The model of parallel computation centers around the interactions among source code constructs, the runtime, and the hardware. It covers all aspects that drive performance of parallel computations, and exposes the keys to high performance. It is not an analytic model, but rather identifies elements and patterns that remain invariant across parallel languages, runtime systems, and parallel hardware. These elements and patterns have been defined precisely, and verified by instrumenting real runtime systems on actual hardware and comparing measured results to predictions made by the model.
It was motivated by a desire to understand parallelism basics, in a way that is independent of language features, or runtime implementation strategies, or hardware architecture choices. The resulting model applies equally to hardware design as to language design. Intuition gained from abstract representations of hardware, constructs, and scheduling strategies remains valid when the representations are reduced to practice.
The model should provide useful guidance when evaluating different approaches to any of the three aspects: language, runtime, or hardware.

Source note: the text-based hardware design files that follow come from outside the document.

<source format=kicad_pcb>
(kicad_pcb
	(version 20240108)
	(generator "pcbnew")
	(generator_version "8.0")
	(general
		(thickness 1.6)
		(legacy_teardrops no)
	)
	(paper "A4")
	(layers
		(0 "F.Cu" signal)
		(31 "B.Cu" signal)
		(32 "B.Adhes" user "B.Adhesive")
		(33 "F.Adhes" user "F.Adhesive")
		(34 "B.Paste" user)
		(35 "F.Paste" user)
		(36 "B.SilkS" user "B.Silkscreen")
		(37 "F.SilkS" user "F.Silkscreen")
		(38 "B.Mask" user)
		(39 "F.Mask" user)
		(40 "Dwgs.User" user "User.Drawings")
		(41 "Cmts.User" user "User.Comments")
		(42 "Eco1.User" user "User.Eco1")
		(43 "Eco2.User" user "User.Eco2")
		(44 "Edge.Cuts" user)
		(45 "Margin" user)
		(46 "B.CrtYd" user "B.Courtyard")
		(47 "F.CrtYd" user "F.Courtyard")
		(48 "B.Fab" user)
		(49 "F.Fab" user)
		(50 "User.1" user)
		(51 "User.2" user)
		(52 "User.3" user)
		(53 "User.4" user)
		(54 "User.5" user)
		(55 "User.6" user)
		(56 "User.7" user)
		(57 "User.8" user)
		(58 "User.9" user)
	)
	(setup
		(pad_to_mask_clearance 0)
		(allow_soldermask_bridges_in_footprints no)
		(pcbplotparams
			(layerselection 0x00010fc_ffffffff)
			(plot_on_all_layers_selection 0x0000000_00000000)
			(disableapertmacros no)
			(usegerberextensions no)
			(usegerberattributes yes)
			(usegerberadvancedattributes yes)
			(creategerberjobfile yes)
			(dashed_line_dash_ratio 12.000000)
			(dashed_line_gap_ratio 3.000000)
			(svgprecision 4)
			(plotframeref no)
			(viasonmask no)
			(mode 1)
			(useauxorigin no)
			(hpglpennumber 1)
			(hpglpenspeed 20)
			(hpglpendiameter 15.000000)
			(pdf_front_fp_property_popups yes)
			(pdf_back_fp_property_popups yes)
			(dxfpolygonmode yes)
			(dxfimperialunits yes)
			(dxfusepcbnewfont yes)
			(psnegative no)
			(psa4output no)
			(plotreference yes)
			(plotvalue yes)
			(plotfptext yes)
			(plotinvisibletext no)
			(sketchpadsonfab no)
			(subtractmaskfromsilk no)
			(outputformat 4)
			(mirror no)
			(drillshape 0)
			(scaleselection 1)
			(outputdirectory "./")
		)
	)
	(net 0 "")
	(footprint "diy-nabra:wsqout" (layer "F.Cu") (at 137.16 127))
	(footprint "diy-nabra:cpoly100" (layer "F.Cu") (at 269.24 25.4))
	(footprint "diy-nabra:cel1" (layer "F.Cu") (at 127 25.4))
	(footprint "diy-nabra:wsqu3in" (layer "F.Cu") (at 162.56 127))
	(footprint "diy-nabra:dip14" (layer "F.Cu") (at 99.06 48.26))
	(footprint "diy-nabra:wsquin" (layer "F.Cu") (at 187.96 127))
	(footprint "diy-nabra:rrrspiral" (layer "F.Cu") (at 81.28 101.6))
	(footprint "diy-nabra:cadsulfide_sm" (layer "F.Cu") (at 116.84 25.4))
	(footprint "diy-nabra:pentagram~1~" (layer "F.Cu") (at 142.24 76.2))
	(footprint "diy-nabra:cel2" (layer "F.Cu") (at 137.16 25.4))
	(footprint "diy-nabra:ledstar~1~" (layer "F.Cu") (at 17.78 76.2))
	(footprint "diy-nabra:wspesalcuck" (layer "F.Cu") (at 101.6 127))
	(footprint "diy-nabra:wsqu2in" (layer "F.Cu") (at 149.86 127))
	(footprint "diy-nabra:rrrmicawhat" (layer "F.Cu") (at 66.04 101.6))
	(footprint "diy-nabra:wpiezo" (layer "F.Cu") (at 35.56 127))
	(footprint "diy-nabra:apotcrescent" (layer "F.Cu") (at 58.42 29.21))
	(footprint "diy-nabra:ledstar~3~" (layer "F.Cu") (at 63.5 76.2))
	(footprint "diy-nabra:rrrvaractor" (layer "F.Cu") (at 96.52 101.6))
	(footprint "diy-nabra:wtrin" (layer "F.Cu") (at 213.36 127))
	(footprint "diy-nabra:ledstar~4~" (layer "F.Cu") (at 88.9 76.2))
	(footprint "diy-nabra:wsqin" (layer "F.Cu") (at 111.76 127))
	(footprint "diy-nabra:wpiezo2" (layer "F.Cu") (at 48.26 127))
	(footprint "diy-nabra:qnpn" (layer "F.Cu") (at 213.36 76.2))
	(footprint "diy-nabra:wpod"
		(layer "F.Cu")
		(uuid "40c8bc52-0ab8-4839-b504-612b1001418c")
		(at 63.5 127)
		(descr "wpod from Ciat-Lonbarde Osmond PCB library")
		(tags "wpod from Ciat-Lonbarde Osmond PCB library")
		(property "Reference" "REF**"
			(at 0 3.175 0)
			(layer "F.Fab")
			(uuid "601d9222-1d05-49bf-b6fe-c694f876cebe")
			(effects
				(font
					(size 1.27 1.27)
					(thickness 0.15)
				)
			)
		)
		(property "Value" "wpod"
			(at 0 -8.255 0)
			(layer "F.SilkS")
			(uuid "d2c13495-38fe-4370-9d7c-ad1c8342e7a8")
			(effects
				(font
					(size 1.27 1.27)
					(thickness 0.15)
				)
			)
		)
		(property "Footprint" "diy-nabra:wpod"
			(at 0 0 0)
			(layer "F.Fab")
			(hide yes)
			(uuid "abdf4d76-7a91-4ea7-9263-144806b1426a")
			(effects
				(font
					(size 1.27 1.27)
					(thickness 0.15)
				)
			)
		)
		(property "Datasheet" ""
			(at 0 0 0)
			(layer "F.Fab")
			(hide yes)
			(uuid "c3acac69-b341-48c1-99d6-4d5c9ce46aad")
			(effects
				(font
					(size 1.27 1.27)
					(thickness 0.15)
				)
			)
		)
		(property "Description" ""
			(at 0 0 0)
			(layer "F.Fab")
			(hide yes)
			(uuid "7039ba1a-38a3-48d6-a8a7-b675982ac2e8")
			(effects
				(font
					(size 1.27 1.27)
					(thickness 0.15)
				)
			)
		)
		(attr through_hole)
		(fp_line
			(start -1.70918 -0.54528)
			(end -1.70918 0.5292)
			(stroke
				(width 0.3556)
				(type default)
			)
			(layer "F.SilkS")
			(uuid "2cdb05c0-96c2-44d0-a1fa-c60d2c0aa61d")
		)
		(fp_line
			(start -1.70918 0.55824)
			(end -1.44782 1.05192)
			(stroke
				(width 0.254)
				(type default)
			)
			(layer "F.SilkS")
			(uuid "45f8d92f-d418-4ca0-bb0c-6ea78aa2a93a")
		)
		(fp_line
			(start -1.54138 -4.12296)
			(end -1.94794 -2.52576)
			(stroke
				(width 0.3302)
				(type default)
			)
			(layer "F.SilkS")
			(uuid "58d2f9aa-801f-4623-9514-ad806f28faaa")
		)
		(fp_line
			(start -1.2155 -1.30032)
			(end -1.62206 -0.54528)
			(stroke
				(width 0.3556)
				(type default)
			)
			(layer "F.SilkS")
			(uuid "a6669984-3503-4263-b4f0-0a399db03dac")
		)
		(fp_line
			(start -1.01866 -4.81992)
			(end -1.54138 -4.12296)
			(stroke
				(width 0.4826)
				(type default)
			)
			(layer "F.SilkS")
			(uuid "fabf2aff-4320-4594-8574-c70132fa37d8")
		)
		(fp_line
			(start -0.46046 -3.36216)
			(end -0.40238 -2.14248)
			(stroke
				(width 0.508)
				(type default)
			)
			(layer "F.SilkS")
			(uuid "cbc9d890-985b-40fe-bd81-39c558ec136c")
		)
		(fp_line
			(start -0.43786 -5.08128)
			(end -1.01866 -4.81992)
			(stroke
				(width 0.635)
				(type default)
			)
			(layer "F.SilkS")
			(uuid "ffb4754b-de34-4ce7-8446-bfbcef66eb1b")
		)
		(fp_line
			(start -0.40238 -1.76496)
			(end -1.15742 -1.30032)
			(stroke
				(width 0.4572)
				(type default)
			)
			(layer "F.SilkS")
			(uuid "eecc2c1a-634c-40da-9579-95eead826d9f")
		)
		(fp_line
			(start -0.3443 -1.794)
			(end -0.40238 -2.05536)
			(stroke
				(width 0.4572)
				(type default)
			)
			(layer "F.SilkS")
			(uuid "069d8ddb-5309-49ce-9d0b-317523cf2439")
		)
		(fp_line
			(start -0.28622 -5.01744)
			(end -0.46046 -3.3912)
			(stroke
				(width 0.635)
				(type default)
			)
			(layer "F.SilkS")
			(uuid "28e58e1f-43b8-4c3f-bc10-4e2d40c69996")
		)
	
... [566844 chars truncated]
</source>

It abstracts away non-essential details, allowing simulations that expose the essential behaviors within a wide range of implementations that share the basic structure. Further, the model can be used to discover the best that can be done, for example, the best scheduling strategy, and the resulting highest performance possible from application code with a given structure when run on hardware with a given structure. Or, the performance delivered by the best possible network topology, given an application structure and scheduling approach. Or, the minimum size of work unit within the application that can achieve, say, 50% utilization of given hardware, when executed with a given runtime system.
Due to the abstraction, the space of possibilities can be quickly explored, giving confidence that a particular design or implementation is acceptably close to the optimal possible.

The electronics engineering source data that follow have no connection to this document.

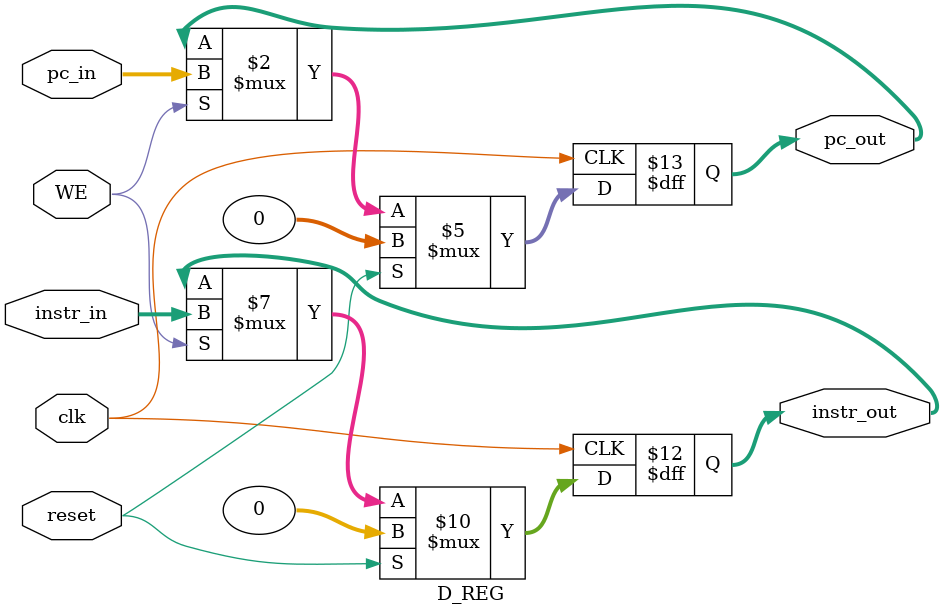
<source format=v>
`timescale 1ns / 1ps
`include "const.v"

module D_REG (
    input clk,
    input reset,
    input WE,
    input [31:0] instr_in,
    input [31:0] pc_in,
    output reg [31:0] instr_out,
    output reg [31:0] pc_out
);

    always @(posedge clk) begin
        if (reset) begin
            instr_out   <= 0;
            pc_out      <= 0;
        end else if(WE) begin
            instr_out   <= instr_in;
            pc_out      <= pc_in;
        end
    end

endmodule
</source>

Lastly, as a survey of papers on parallel languages, synchronization constructs, runtime systems, and parallel hardware, shows, past research has tended to present individual attempts, that were motivated by localized ideas, rather than being guided by invariant understanding of how parallel computation works, which applies to all forms of parallelism. The model may provide a convenient framework within which to get a global picture of what's possible, and place individual attempts within that larger context.